7.31.2017

an open letter to loblaw: greed is not good -- especially for public relations

Loblaw Companies Limited
1 President's Choice Circle
Brampton, Ontario, L6Y 5S5
Attention: LCL Customer Relations Centre

Dear Loblaw Ltd.:

I am a Loblaw customer and I was extremely disappointed by recent public statements made by Loblaw CEO Galen Weston, Jr., regarding the proposed raise of the minimum wage in Ontario. Mr. Weston claimed that the proposed wage hikes will result in higher prices and more self-checkout aisles, and speaks about labour costs "ballooning" by $190 million.*

Mr. Weston clearly values Loblaw's shareholders more than it cares about its customers. When I spend my hard-earned money, I don't think it's too much to ask the store to provide check-out and bagging, and for there to be adequate staff on-hand to minimize time spent waiting in line. Instead, Mr. Weston implies that if the minimum wage is increased, I will be forced to provide his very profitable company with free labour by doing my own checkout.

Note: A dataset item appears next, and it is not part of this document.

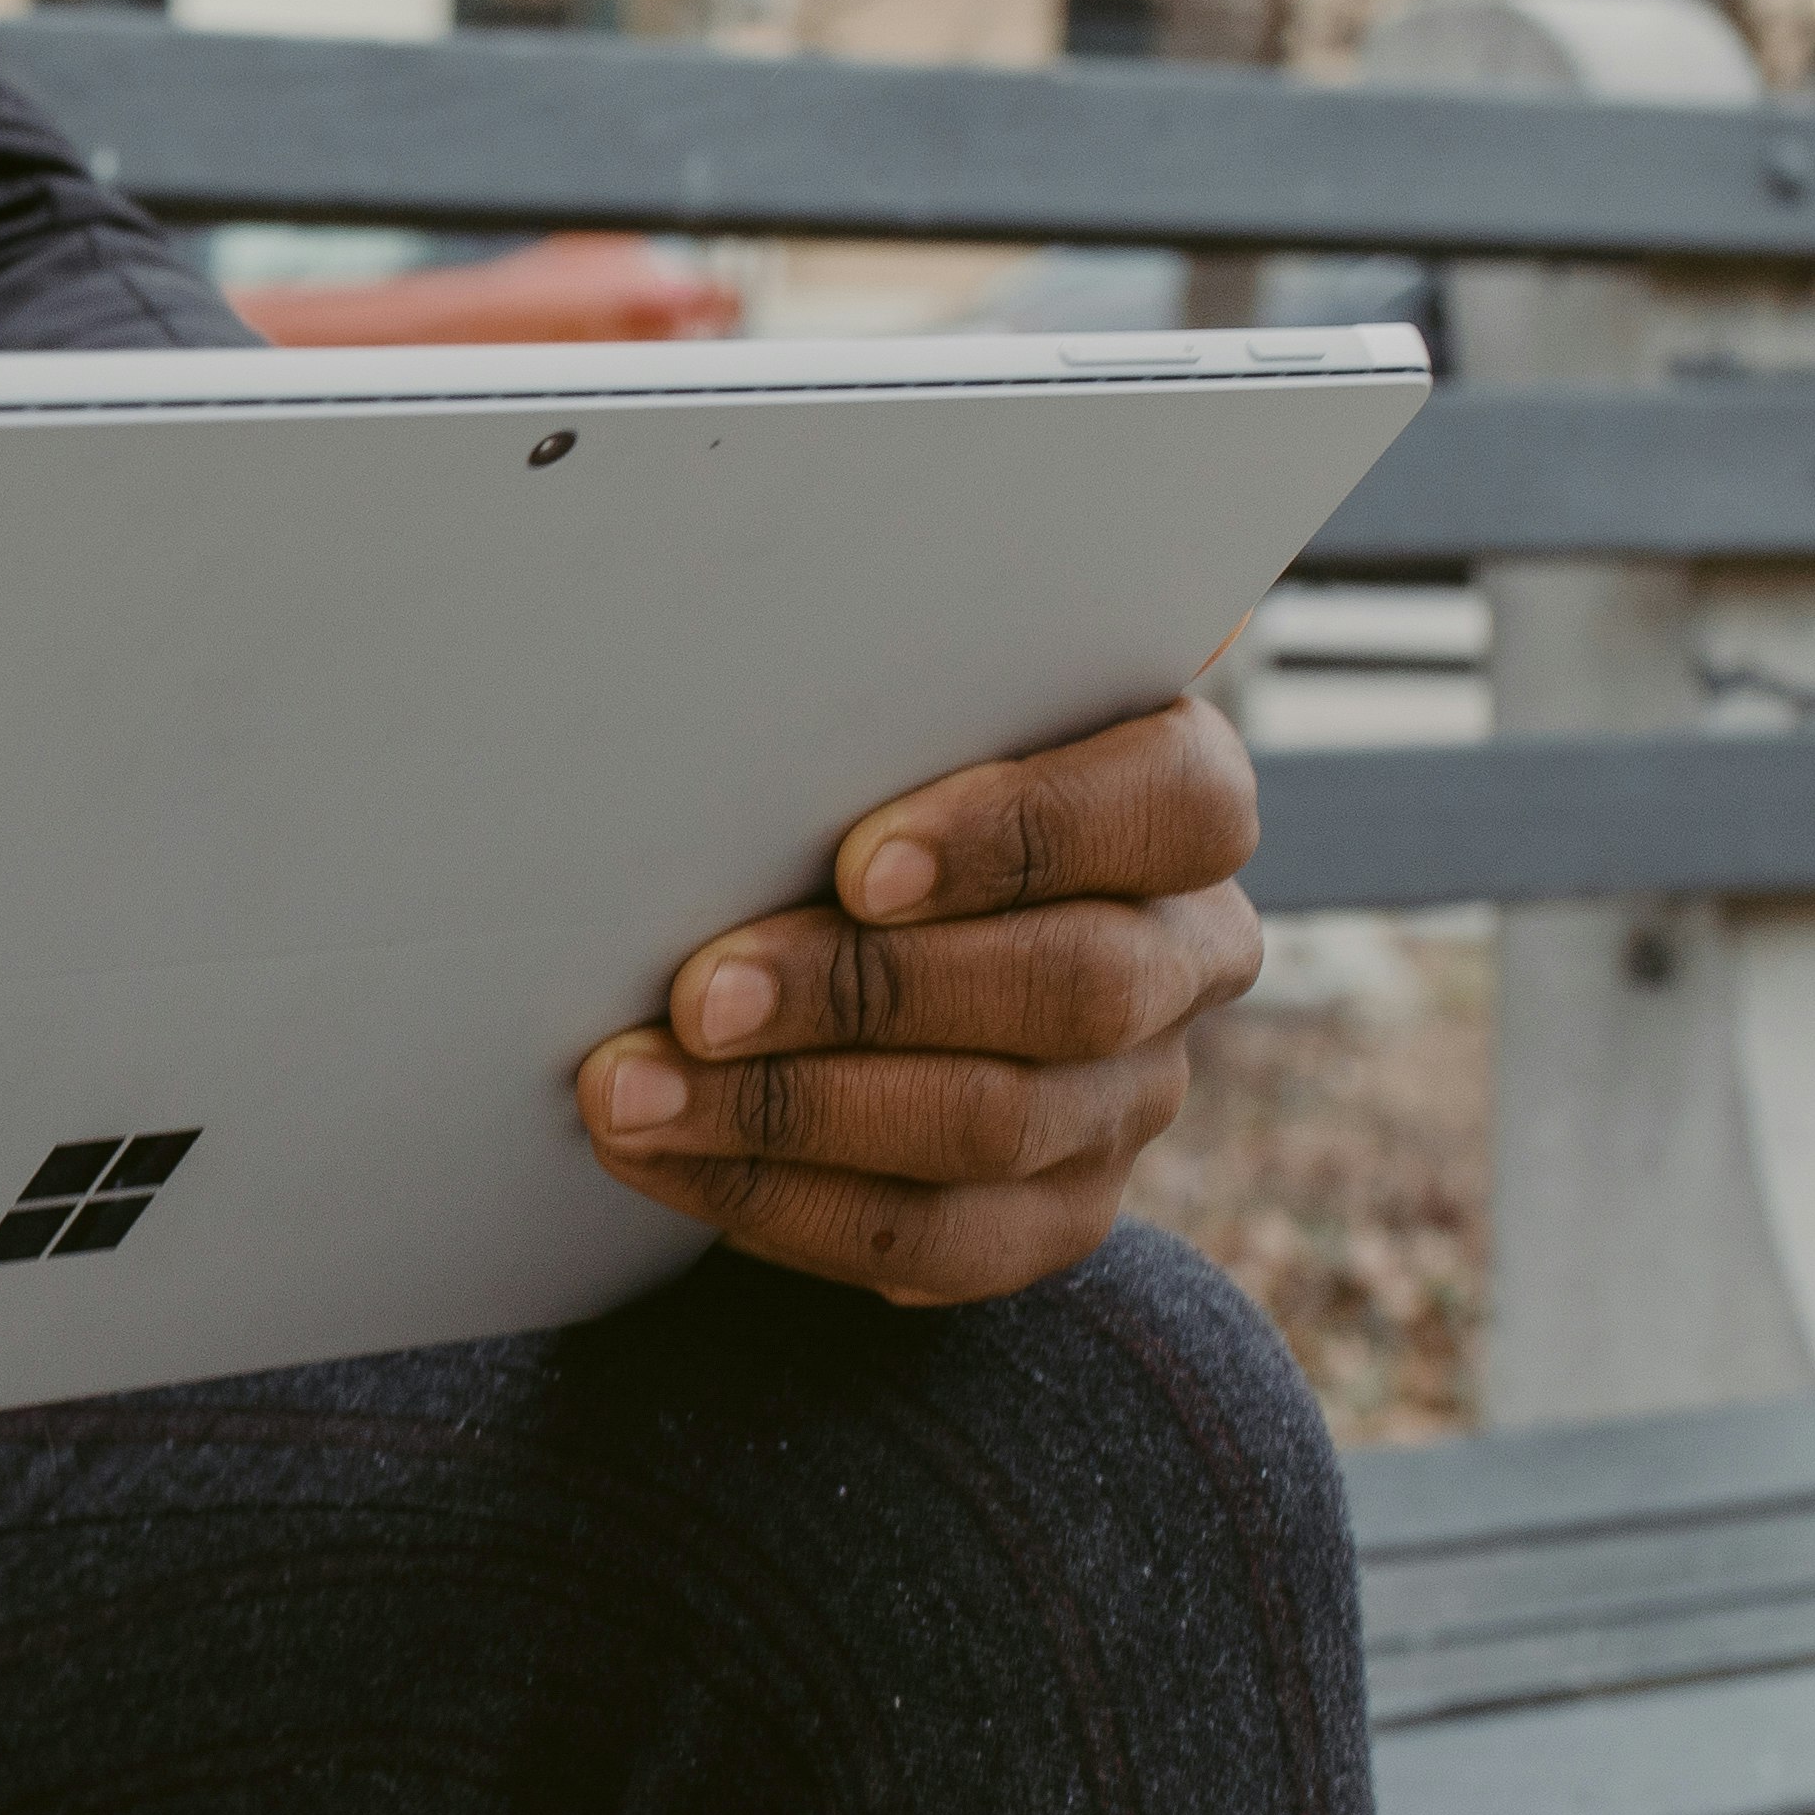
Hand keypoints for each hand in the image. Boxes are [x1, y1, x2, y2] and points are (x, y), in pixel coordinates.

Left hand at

When a company posts $990 million in profit in one year (2016), it is reasonable to expect it to raise employees' wages, provide more hours (which means better service for customers), and consistent scheduling.

I can imagine that Mr. Weston, who is the second-richest person in Canada, does not understand what it's like to (try to) survive on a part-time, minimum-wage job. Not only is the wage well below a basic standard of living, but hours are inadequate, ensuring the need for a second job. Inconsistent scheduling makes it impossible for workers to hold a second job -- or to attend school, which might increase their chances of ever earning more than minimum wage! By paying minimum wage and offering only precarious work, Loblaw contributes to poverty in Canada.

And then there's the company's image. From a public relations point of view, wouldn't it be smarter for Mr. Weston to champion the minimum-wage increase, and voice its concern for its employees, rather than whining about the cost of running his wildly profitable business? Mr. Weston would do well to listen to Toronto Star business columnist Jennifer Wells, who reminds him "that the company’s people are assets, not just a cost centre". (It's an excellent column: I hope Mr. Weston will read it.)

It's not too late for Mr. Weston to salvage the company's public image. I look forward to reading his retraction and apology, and Loblaw's support for more fair and livable employment laws in Ontario.

Sincerely,

Laura Kaminker
Mississauga, Ontario



* Although the word "ballooning" is not quoted directly, every media story about Mr. Weston's statement uses it -- not a coincidence. I was unable to locate the media release online.